-------- Fragmento citado --------

Y usted, el ajeno, anula su cerebro a toda prisa y se deja llevar. Si bien no brinca, dado que su ánimo tiene límites, sí bate palmas con simpatía. Por momentos baila con sobriedad, muy elegante. Ve a su lado, en cambio, a una señora de cierta madurez imitar el andar salvaje de un gorila. Otra respetada señora, de profesión bióloga, mueve la cabeza con maniobras distorsionadas. Otro señor –muy serio segundos atrás– parece electrocutado. Todos gruñen, incluso la prensa.

-¡GRRRRRAAAAAAA! –es la bióloga.

-¡Grrrrrrr! –es la señora de edad.

-Grr –es la tímida prensa.

Es el acto de liberación llevado a cabo con una banda de rock de fondo. Osho murió en 1990 por una insuficiencia cardíaca, aunque hay quienes especulan perturbadoramente que murió de sida. Su vida sexual, según relatan algunos testigos, era indomable. Osho perdía el tino ante un vestido ajustado. Así como una estrella de cine, Osho elegía a sus amantes y, tal cual han exagerado algunos estudiosos, tenía sexo cada cuatro horas. Pero, aún con vida, en 1981, Osho, el innovador, persuadió a Occidente de que trastornarse es útil, y dejó ese concepto como una de sus mejores herencias.

-------- Información proporcionada --------

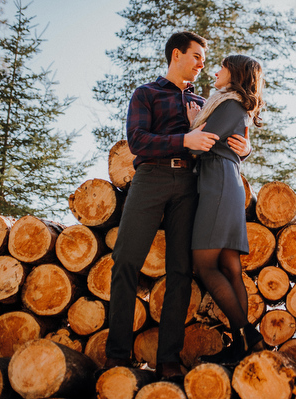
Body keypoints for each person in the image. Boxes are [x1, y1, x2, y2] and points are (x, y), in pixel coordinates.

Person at [104, 31, 251, 382]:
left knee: (181, 271)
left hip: (190, 186)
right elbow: (137, 141)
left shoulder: (205, 102)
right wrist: (184, 138)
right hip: (150, 180)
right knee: (125, 261)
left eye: (205, 58)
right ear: (176, 55)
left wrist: (246, 150)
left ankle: (169, 358)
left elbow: (229, 133)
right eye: (198, 56)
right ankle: (116, 354)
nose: (203, 63)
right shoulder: (146, 94)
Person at [187, 55, 265, 366]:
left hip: (217, 184)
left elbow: (196, 146)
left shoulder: (229, 104)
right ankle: (243, 343)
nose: (215, 72)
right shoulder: (237, 107)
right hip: (228, 182)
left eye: (221, 67)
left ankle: (247, 334)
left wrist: (189, 121)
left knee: (204, 265)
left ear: (234, 74)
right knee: (230, 266)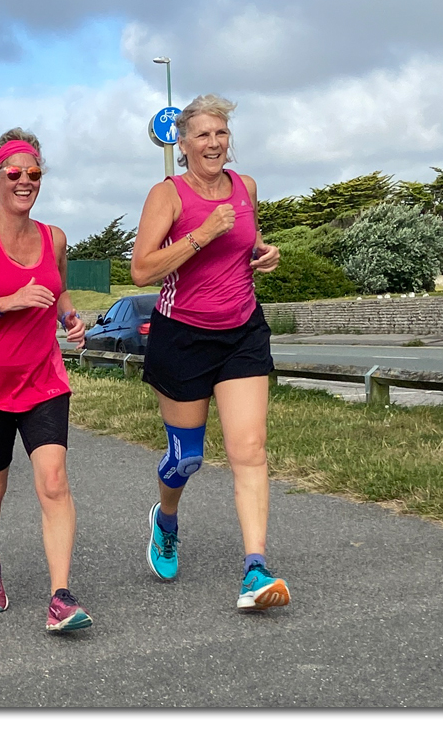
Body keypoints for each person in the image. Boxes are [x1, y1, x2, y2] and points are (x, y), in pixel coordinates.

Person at [130, 94, 289, 612]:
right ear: (183, 143)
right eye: (203, 134)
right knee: (187, 458)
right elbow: (142, 271)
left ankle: (255, 568)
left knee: (251, 449)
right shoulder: (167, 195)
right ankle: (167, 520)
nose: (214, 143)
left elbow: (246, 243)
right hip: (183, 336)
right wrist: (200, 235)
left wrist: (264, 255)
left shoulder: (246, 188)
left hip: (242, 329)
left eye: (221, 133)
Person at [0, 128, 91, 633]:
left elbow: (59, 286)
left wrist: (69, 318)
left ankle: (61, 597)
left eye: (34, 173)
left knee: (54, 481)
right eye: (14, 174)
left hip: (43, 379)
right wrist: (6, 303)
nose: (25, 181)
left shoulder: (54, 237)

--------

- _Instrucciones_
1. En el texto sobre Osho, ¿cuál es la profesión de la señora que mueve la cabeza con maniobras distorsionadas?
2. Prosigue el texto sobre Osho a partir de su última oración.

- _Respuestas por tarea_
1. Es bióloga.

2.
-¿Está garantizado que así alcanzaremos el equilibrio? –pregunta usted a un bailarín, seriamente intrigado.

-Más menos –responde Manuel, otro instructor.

Y el instructor grita:

-¡A bailar!

-¡¡Sííí!! –gritan los presentes con los ojos enloquecidos.

Minutos después se apagan todas las luces.

La oscuridad es total.

En ese momento usted siente una mano sobre su cara.

Y ahí, en el delirio, parece la mano de Osho.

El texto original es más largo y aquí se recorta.